** Opening Data supplied block **

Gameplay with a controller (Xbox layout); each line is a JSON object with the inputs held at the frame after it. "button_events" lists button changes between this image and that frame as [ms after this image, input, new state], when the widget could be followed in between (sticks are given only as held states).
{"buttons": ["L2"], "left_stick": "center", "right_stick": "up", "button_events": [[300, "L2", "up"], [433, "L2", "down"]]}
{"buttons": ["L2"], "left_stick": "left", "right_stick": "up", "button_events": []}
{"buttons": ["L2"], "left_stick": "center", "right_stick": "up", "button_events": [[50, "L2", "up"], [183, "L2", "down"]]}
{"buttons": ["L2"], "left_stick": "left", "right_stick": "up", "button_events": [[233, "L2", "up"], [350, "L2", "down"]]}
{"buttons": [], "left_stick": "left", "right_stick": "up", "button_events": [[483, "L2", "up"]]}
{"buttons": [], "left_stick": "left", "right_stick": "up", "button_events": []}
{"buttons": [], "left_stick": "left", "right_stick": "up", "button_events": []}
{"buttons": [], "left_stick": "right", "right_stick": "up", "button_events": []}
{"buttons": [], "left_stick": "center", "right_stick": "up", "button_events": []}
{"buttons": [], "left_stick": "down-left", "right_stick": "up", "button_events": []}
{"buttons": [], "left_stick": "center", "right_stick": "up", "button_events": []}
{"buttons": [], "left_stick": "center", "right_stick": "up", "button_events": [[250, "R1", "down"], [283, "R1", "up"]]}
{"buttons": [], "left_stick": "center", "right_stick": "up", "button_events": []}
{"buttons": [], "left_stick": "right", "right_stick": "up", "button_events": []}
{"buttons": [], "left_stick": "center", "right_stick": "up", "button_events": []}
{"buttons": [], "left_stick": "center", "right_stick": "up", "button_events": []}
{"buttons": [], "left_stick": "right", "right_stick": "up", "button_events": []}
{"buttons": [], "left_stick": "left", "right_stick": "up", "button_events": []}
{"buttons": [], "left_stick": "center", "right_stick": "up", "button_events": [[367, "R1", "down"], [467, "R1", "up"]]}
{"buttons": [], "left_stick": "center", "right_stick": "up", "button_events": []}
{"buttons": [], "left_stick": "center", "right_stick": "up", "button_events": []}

** Closing Data supplied block **

§ What is expected: Look through the entries above and report each line where the string "down" occurs.

§ Result:
{"buttons": ["L2"], "left_stick": "center", "right_stick": "up", "button_events": [[300, "L2", "up"], [433, "L2", "down"]]}
{"buttons": ["L2"], "left_stick": "center", "right_stick": "up", "button_events": [[50, "L2", "up"], [183, "L2", "down"]]}
{"buttons": ["L2"], "left_stick": "left", "right_stick": "up", "button_events": [[233, "L2", "up"], [350, "L2", "down"]]}
{"buttons": [], "left_stick": "down-left", "right_stick": "up", "button_events": []}
{"buttons": [], "left_stick": "center", "right_stick": "up", "button_events": [[250, "R1", "down"], [283, "R1", "up"]]}
{"buttons": [], "left_stick": "center", "right_stick": "up", "button_events": [[367, "R1", "down"], [467, "R1", "up"]]}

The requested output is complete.